◆ **Passage shown**
______

December 8, 2021
The Essentials of Windows Server Licensing for Virtual Machines
Windows Server 2019 is an operating system that is widely used on physical servers and virtual machines including Microsoft virtualized servers in organizations. Windows Server licensing became more complicated with the release of Windows Server 2016 (compared to Windows Server 2012). Customers are confused with the new licensing model when trying to estimate Windows server licensing costs and buy the correct license. This blog post covers Windows Server licensing (including Microsoft virtualized server licensing) to help you estimate Windows Server cost for a physical server and virtual machines.
Windows Server Licensing Principles
The licensing scheme of Windows Server 2019 is similar to Windows Server 2016. There are two types of licenses for Windows Server 2019 – server licenses and client access licenses (CALs). Server licenses are core-based licenses. The number of server licenses needed depends on the number of processors and processor cores. The number of client access licenses needed depends on the number of users or devices that will be connected to a server.
Remote Desktop Protocol (RDP) is used to provide access to remote desktop services on the server for remote users. If you want to provide multiple remote desktop sessions for your Windows Server 2019, you need to buy Remote Desktop Services (RDS) CALs. RDS CALs are not the same as Windows CALs for users or devices. In order to allow multiple RDP sessions, you have to buy RDS CALs and then configure your server. RDS CALs are not a substitute for standard CALs to license multiple RDP sessions on Windows Server 2019. Two remote sessions (+1 local session) are available without licensing multiple remote desktop sessions.
Note: This blog post provides an overview of licensing to familiarize you with Windows Server licensing. Licensing rules can change or be updated for newer product versions. Refer to the Microsoft website and contact Microsoft sales managers before you buy licenses in order to avoid mistakes such as inadvertently violating the license agreement.

______

◆ **Required tasks**
A: In the Windows Server licensing article, please give the part that opens with the words containing "Remote Desktop Protocol" and closes with "remote desktop sessions." again, changing "remote users" to "remote employees".
B: Turn the paragraph of the Windows Server licensing article that begins "The licensing scheme of Windows Server 2019" into a short bulleted list that keeps its main facts.
C: Carry the Windows Server licensing article on past its last sentence.

◆ **Information shown**
______

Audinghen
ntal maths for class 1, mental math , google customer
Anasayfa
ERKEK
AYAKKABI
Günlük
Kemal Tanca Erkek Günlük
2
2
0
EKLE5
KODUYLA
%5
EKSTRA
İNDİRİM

______

◆ **Task responses**
A:
Remote Desktop Protocol (RDP) is used to provide access to remote desktop services on the server for remote employees. If you want to provide multiple remote desktop sessions for your Windows Server 2019, you need to buy Remote Desktop Services (RDS) CALs. RDS CALs are not the same as Windows CALs for users or devices. In order to allow multiple RDP sessions, you have to buy RDS CALs and then configure your server. RDS CALs are not a substitute for standard CALs to license multiple RDP sessions on Windows Server 2019. Two remote sessions (+1 local session) are available without licensing multiple remote desktop sessions.

B:
- Windows Server 2019 licensing is similar to Windows Server 2016.
- There are two license types: server licenses and client access licenses (CALs).
- Server licenses are core-based; the number needed depends on the number of processors and processor cores.
- The number of CALs needed depends on the number of users or devices that will connect to a server.

C:
Windows Server 2019 uses a per-core licensing model for servers, which reflects the trend of producing powerful multi-core processors (with a high number of CPU cores) and the number of cores per processor increased significantly. Server manufacturers are not increasing the number of processors in assembled servers, but are installing processors with more cores.
The general rules that are applied to each physical server running Windows Server 2019 on a physical server as a host operating system or on virtual machines on this server are listed below.
- All physical processor cores on a server must be licensed. If a processor supports hyper-threading, logical cores are not licensed. A core with hyper-threading is counted as one core. One core license covers two CPU cores (a 2-core pack license). There are also 4-core and 16-core licenses.
- Licensing a server. The minimum number of core licenses that must be bought for a physical server is 8 (16 cores are covered). Even if your server has one processor, and it has fewer than 16 cores, you must buy licenses for 16 cores. The 16-core license is a base license.
- Licensing processors. The minimum number of 2-core licenses per processor is 4. At least 8 cores must be licensed for a processor. For example, if you have two dual-core processors in a server, you must buy 4 licenses to cover 8 cores. Despite this calculation, you still need to buy licenses for 16 cores because of the second rule.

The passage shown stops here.